# Neural Network Image Classification Architecture

*The information described below details the structure of the neural network specifically made for the purpose of image classification:*

## Input Layer

The input layer is responsible for receiving the raw image as input of the neural network. It ensures that the image data is in a suitable format for efficient and effective processing in the subsequent layers of our neural network.

In the input layer, the image is represented as a grid of pixels with individual pixels containing numerical values ranging from 0 to 255. These values represent the intensity of the color; with a vector of 3 numbers for 3 - channel images (RGB) and a single value for grayscale images.

The input layer may receive either a 2-dimensional tensor or a 3-dimensional tensor depending on the nature of input data it receives. For cases where we use a colored image, it receives a 3 - dimensional tensor of height, width, and 3-channel values. On the other hand if it recieves a grayscale image, then it only requires a 2 - dimensional tensor for height and width.

Note that before our images are fed to the neural network for training, they are preprocessed to a suitable image format. This includes resizing them to a consistent size, normalizing the pixel values, and may also include data augmentation such as rotation to increase the diversity of our data.

## Convolutional Layers

A **convolutional layer** performs a ***convolution operation*** to *detect specific features in the input data, producing one or more feature maps*. It uses filters, stride, padding, and an activation function to perform this operation, and it shares parameters to increase efficiency and prevent overfitting.

**Filters or kernels** are *small matrices of weights that the network learns during training*. ***Each filter is responsible for detecting a specific feature in the input data***, such as edges, corners, or more complex patterns in higher layers. The number of filters in a convolutional layer determines the number of feature maps it will produce

The **convolutional operation** refers to an *operation involving sliding the filter (kernel) across the input data (image) and computing the dot product between the filter and the input at each position*. This results to a feature map that represents the presence of specific features detected by the filter in the input data.

*How our kernel is slide through the image during the convolutional operation is determined by the value of stride*. The **stride** is the ***number of positions the filter moves at each step during the convolution operation***. A stride of 1 means the filter slides one position at a time, while a stride of 2 means it jumps two positions at each step. The ***stride affects the size of the output feature map***: a *larger stride results in a smaller feature map*, while *smaller side results in a larger feature map*.

In situations where a kernel is slid beyond the edge of our image data, resulting in certain filter points scanning non-existent pixel data, padding is involved to determine how our kernels approach such situation. **Padding** involves ***adding extra pixels around the border of the input data***. This is done *to control the spatial size of the output feature maps and to preserve the spatial dimensions of the input*. **'Valid' padding*** means ***no padding is used (the filter does not go outside the input)***, and **'same' padding** means ***enough padding is added to keep the output size the same as the input size.***

An **activation function**, usually in the form of a ***rectified linear unit (ReLU)***, is introduced after the convolutional operation to *introduce non - linearity into the model*.
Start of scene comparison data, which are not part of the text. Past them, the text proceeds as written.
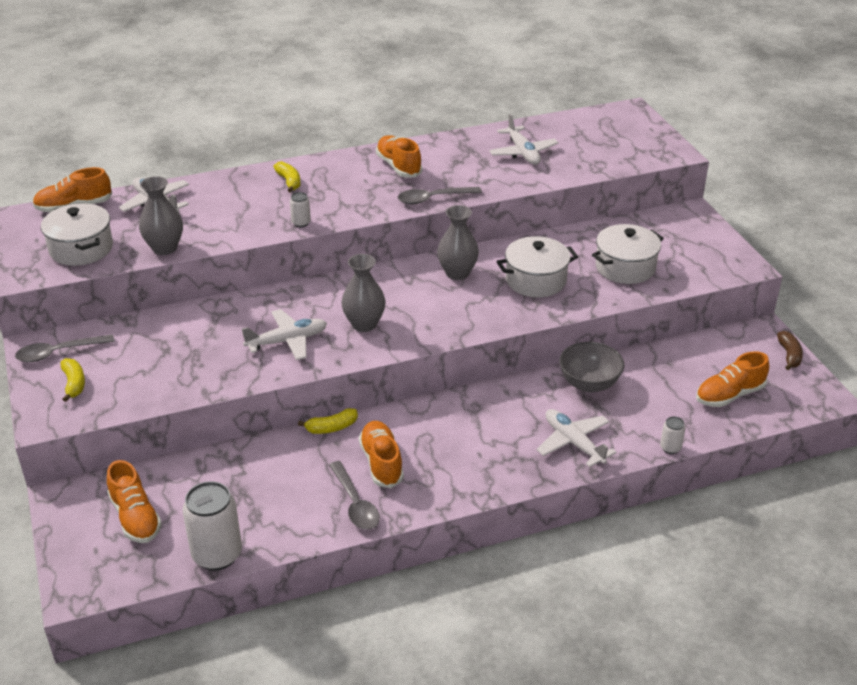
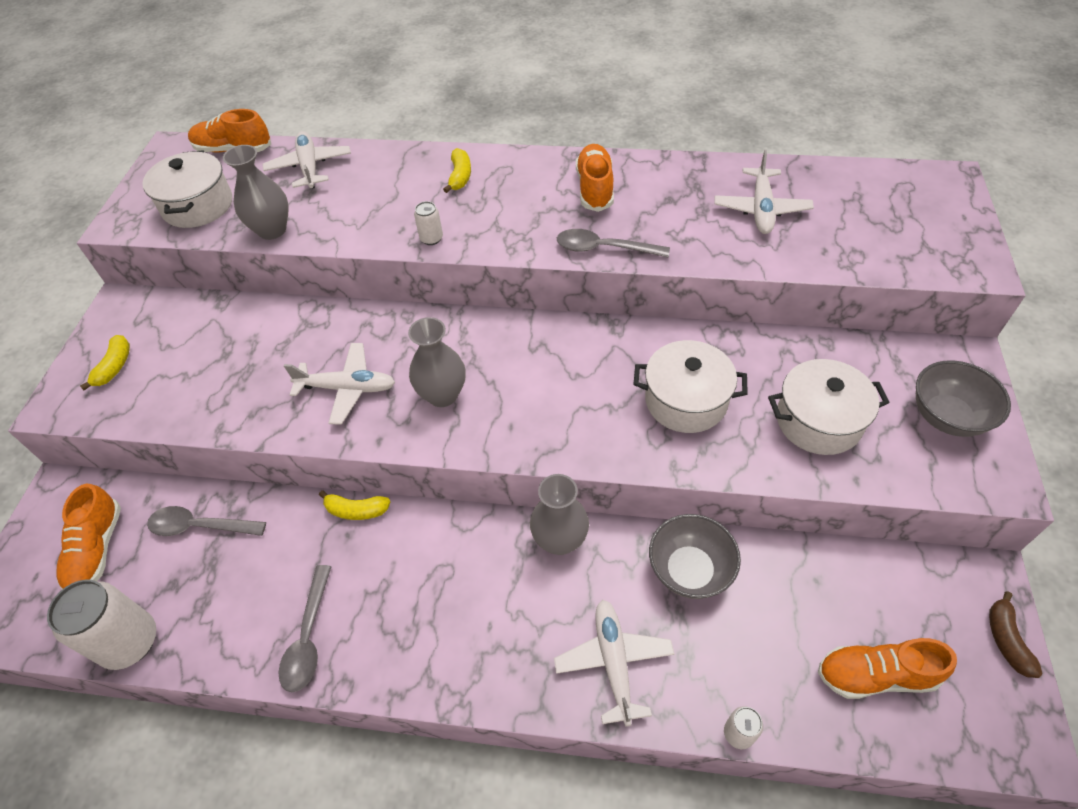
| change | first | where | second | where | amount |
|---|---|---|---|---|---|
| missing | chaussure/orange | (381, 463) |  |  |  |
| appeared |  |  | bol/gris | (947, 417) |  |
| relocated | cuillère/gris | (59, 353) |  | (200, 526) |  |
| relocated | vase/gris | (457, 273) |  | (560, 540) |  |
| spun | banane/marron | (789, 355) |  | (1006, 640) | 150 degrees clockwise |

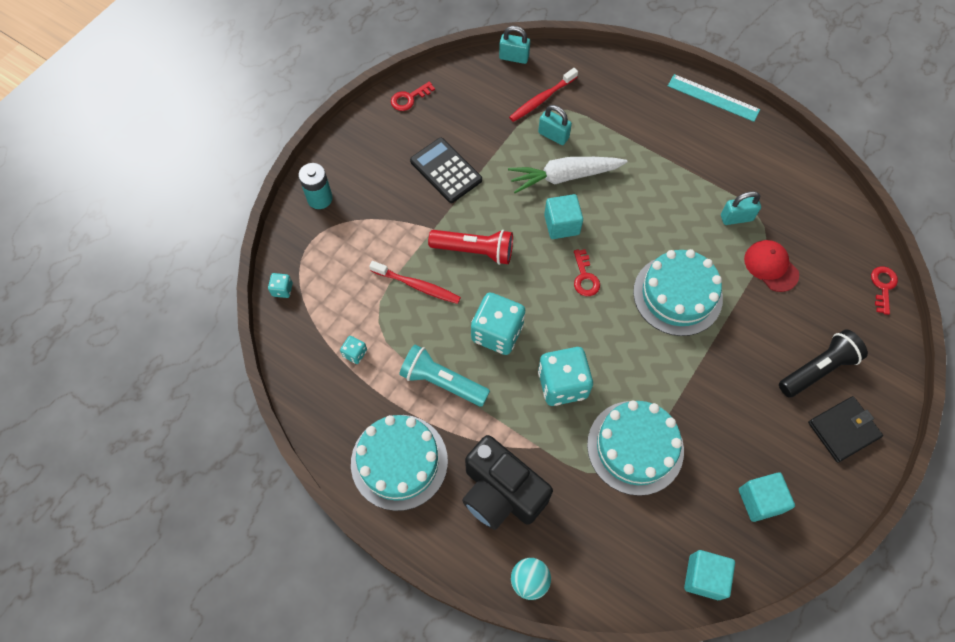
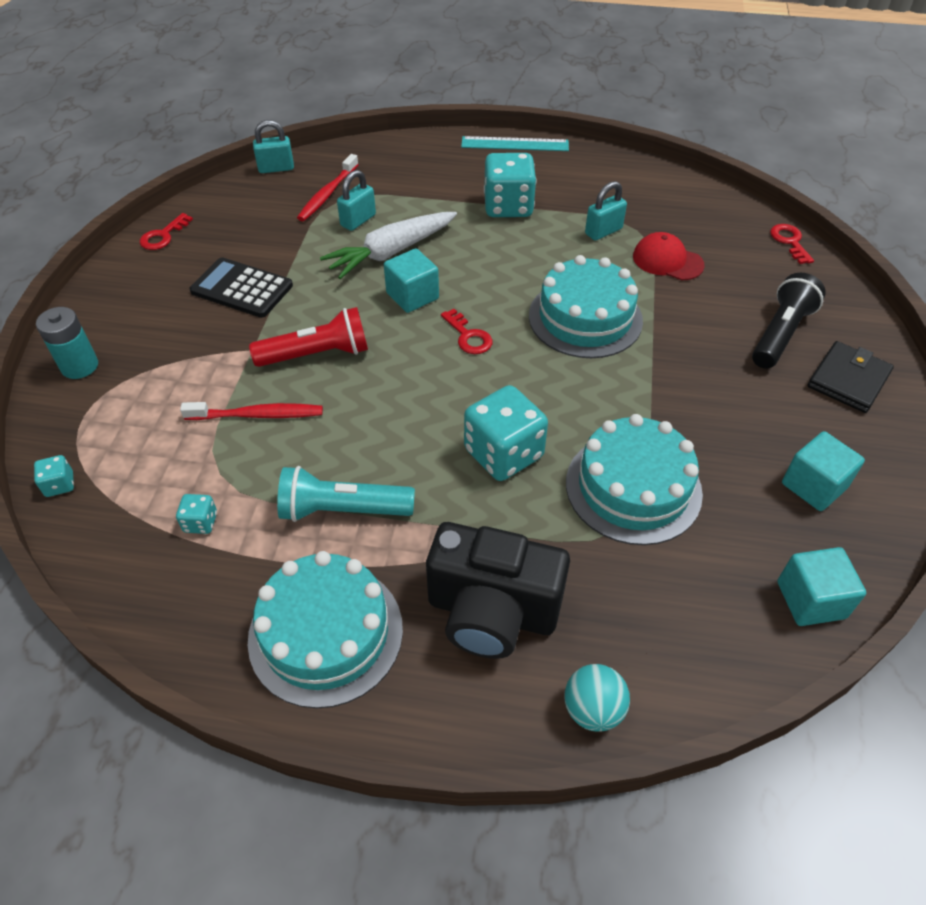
| change | first | where | second | where | amount |
|---|---|---|---|---|---|
| relocated | dé/turquoise | (497, 332) |  | (508, 206) |  |
| spun | cadenas/turquoise | (553, 135) |  | (358, 220) | 60 degrees counterclockwise |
One of the **benefits of adding a convolutional layer to our neural network** is due to the fact that ***the same filter is applied to different parts of the input***, meaning *the same weights are used multiple times*. This ***parameter sharing reduces the number of parameters in the model***, making it *more efficient* and *less prone to overfitting* compared to fully connected layers.

## Pooling Layer

**Pooling layers**, also known as ***downsampling***, conducts ***dimensionality reduction***, *reducing the number of parameters in the input*. This operation is ***similar to the convolutional layer*** as involves sliding a filter/kernel with determined kernel dimensionality and stride across the input ***but also performs computation to output a summary statistic of the values within that filter***. The result is a downsampled version of the input that retains important information while reducing its size.

There are several types of pooling operations, but the most common ones are ***max pooling*** and ***average pooling***. **Max pooling** outputs the maximum value within the window, while **average pooling** outputs the average value. Max pooling is more commonly used as it tends to retain the most salient features.

Pooling layers ***help to make the representation become approximately invariant to small translations*** of the input. They also ***help to control overfitting*** by providing an abstracted form of the representation.

Unlike convolutional layers and fully connected layers, ***pooling layers do not have any learnable parameters***. They perform a fixed operation on the input.

The most commonly used downsampling technique is ***max pooling***, as it *allows the reduction of the spatial dimensions of the input, provides translation invariance, and highlights dominant features of our input data*. Due to the destructive nature of max pooling and downsampling techniques in general, they are usually ***set with a maximum kernel size of 3 and a standard stride value of 2***, with the most common variation of that of a pooling method with kernel of size 2, and a stride value of 2. **Differing from these usually result to a poor performing model**.